Harvey was canny in realising that comics were an ideal medium for autobiographical writing, because of the remarkable way in which they use layers. As anyone will know, a comic strip’s combination of text and pictures gives it two different narratives - what we see, and what the narrator tells us about it. In the case of American Splendour, this was enhanced by the way in which the artwork depicted Harvey-as-narrator too: you don’t just get the events of a particular day in Harvey’s life, you get the web of debate, angst, logic, motive, desire and reconciliation that has succeeded them in Harvey’s head in the days, months or years since. This technique opens up new possibilities for autobiographical fiction, a way of displaying the true complexities of actual, unembellished, mundane life without ever coming across as dull. You also get multiple Harveys, much as you get multiple Walt Whitmans in his Song of Myself. Turning the pages of an American Splendour collection, we might find Robert Crumb’s grotesque model, the more photorealistic versions by Gerry Shamray and Ty Templeton and the more stylised interpretations by Bob Fingerman and Hunt Emerson. The film adaptation of American Splendour realised this, shifting between the real Harvey, the comic-strip Harvey and a cinematic Harvey skilfully played by Paul Giamatti. Everyone can find a Harvey they can identify with.

To end this tribute with a slightly personal instance of what Pekar‘s work has meant to me, while devouring a Best of American Splendour collection, I came across an issue in which Harvey bangs his car, and while agonising about the implication - insurance, contacting the person whose car he banged against - opens his mail to find a fan letter from Colin Warneford, a British artist who has been heavily influenced by Harvey’s work, but whose Asperger‘s syndrome has made life so difficult that drawing comics are where he seeks solace.
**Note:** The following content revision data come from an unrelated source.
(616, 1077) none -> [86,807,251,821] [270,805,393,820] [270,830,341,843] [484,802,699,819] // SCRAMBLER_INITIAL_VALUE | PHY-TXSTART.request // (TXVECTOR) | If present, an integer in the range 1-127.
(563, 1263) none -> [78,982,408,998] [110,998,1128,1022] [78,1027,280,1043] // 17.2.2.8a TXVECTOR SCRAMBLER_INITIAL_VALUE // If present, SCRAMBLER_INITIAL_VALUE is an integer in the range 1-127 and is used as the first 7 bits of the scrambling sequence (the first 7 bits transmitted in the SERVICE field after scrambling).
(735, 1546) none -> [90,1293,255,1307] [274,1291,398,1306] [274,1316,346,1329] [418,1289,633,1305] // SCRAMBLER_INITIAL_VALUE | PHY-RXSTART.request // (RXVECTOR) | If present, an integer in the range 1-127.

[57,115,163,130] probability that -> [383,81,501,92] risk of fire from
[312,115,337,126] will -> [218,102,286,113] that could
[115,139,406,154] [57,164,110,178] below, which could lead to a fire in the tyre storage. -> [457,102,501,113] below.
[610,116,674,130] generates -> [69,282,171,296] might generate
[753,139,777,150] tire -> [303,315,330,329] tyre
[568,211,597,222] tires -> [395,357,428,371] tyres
We instantly shift not only to Warneford’s words but to his excellent artwork, as he gives a heartfelt, honest, convincing and profoundly moving account of life with Asperger’s Syndrome. I have Asperger’s myself, and following the misconceptions spread by The Curious Incident of the Dog in the Night-time and the stereotypes about Rain Man style savants, here was one of my brethren finally speaking to me. How I had yearned to hear an account of Asperger’s I could identify with, and here it was within the pages of a book I was greatly enjoying. For that, and other things, I am very grateful to Harvey Pekar.